* [WHAT THE TASK REQUIRES]: Return each line of the data that follows exactly as it reads.

* [STUDY MATERIAL]:
=== Section Start ===

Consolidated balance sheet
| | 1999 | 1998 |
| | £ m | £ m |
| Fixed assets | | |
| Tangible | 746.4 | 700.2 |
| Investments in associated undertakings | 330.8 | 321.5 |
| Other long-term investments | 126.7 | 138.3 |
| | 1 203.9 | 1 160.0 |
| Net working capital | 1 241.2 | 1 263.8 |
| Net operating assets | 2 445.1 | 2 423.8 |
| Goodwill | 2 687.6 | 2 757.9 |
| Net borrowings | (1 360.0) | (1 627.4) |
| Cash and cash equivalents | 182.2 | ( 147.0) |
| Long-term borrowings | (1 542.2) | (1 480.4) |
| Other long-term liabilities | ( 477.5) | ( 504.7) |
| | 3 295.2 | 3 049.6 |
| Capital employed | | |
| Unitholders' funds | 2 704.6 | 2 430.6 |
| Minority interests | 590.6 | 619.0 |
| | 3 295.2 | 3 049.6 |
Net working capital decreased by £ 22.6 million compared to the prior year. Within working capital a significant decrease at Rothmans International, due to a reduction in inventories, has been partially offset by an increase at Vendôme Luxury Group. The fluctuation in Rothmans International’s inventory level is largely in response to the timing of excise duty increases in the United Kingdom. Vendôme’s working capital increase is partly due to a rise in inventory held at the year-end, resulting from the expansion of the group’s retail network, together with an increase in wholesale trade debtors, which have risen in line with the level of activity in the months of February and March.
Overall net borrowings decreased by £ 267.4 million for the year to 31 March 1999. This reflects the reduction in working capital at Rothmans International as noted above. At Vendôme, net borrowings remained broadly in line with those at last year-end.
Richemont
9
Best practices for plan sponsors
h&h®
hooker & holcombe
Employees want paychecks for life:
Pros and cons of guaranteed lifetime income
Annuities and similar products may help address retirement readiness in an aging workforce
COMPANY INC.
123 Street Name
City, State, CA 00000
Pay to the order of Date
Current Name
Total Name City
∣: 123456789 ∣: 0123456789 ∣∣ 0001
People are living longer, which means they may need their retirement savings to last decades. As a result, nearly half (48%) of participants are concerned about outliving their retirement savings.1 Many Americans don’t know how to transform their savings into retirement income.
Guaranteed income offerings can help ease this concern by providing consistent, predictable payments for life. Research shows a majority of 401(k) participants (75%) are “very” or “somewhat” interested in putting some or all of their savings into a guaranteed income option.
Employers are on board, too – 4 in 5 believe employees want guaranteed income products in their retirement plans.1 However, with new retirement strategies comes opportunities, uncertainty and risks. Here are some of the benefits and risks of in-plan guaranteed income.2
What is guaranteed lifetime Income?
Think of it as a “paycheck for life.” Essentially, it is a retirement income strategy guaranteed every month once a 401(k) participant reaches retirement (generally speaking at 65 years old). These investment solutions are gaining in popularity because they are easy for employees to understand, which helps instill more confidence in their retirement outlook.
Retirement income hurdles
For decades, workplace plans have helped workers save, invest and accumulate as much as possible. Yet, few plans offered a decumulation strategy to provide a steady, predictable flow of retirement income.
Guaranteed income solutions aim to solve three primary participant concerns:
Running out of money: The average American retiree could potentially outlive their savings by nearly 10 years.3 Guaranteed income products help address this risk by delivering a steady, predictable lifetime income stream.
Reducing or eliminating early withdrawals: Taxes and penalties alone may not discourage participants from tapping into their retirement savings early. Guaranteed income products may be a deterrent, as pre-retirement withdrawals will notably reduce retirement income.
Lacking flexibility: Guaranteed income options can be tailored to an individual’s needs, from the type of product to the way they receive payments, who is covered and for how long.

=== Section End ===

* [SOLUTION TO THE EXERCISE]:
Consolidated balance sheet
| | 1999 | 1998 |
| | £ m | £ m |
| Fixed assets | | |
| Tangible | 746.4 | 700.2 |
| Investments in associated undertakings | 330.8 | 321.5 |
| Other long-term investments | 126.7 | 138.3 |
| | 1 203.9 | 1 160.0 |
| Net working capital | 1 241.2 | 1 263.8 |
| Net operating assets | 2 445.1 | 2 423.8 |
| Goodwill | 2 687.6 | 2 757.9 |
| Net borrowings | (1 360.0) | (1 627.4) |
| Cash and cash equivalents | 182.2 | ( 147.0) |
| Long-term borrowings | (1 542.2) | (1 480.4) |
| Other long-term liabilities | ( 477.5) | ( 504.7) |
| | 3 295.2 | 3 049.6 |
| Capital employed | | |
| Unitholders' funds | 2 704.6 | 2 430.6 |
| Minority interests | 590.6 | 619.0 |
| | 3 295.2 | 3 049.6 |
Net working capital decreased by £ 22.6 million compared to the prior year. Within working capital a significant decrease at Rothmans International, due to a reduction in inventories, has been partially offset by an increase at Vendôme Luxury Group. The fluctuation in Rothmans International’s inventory level is largely in response to the timing of excise duty increases in the United Kingdom. Vendôme’s working capital increase is partly due to a rise in inventory held at the year-end, resulting from the expansion of the group’s retail network, together with an increase in wholesale trade debtors, which have risen in line with the level of activity in the months of February and March.
Overall net borrowings decreased by £ 267.4 million for the year to 31 March 1999. This reflects the reduction in working capital at Rothmans International as noted above. At Vendôme, net borrowings remained broadly in line with those at last year-end.
Richemont
9
Best practices for plan sponsors
h&h®
hooker & holcombe
Employees want paychecks for life:
Pros and cons of guaranteed lifetime income
Annuities and similar products may help address retirement readiness in an aging workforce
COMPANY INC.
123 Street Name
City, State, CA 00000
Pay to the order of Date
Current Name
Total Name City
∣: 123456789 ∣: 0123456789 ∣∣ 0001
People are living longer, which means they may need their retirement savings to last decades. As a result, nearly half (48%) of participants are concerned about outliving their retirement savings.1 Many Americans don’t know how to transform their savings into retirement income.
Guaranteed income offerings can help ease this concern by providing consistent, predictable payments for life. Research shows a majority of 401(k) participants (75%) are “very” or “somewhat” interested in putting some or all of their savings into a guaranteed income option.
Employers are on board, too – 4 in 5 believe employees want guaranteed income products in their retirement plans.1 However, with new retirement strategies comes opportunities, uncertainty and risks. Here are some of the benefits and risks of in-plan guaranteed income.2
What is guaranteed lifetime Income?
Think of it as a “paycheck for life.” Essentially, it is a retirement income strategy guaranteed every month once a 401(k) participant reaches retirement (generally speaking at 65 years old). These investment solutions are gaining in popularity because they are easy for employees to understand, which helps instill more confidence in their retirement outlook.
Retirement income hurdles
For decades, workplace plans have helped workers save, invest and accumulate as much as possible. Yet, few plans offered a decumulation strategy to provide a steady, predictable flow of retirement income.
Guaranteed income solutions aim to solve three primary participant concerns:
Running out of money: The average American retiree could potentially outlive their savings by nearly 10 years.3 Guaranteed income products help address this risk by delivering a steady, predictable lifetime income stream.
Reducing or eliminating early withdrawals: Taxes and penalties alone may not discourage participants from tapping into their retirement savings early. Guaranteed income products may be a deterrent, as pre-retirement withdrawals will notably reduce retirement income.
Lacking flexibility: Guaranteed income options can be tailored to an individual’s needs, from the type of product to the way they receive payments, who is covered and for how long.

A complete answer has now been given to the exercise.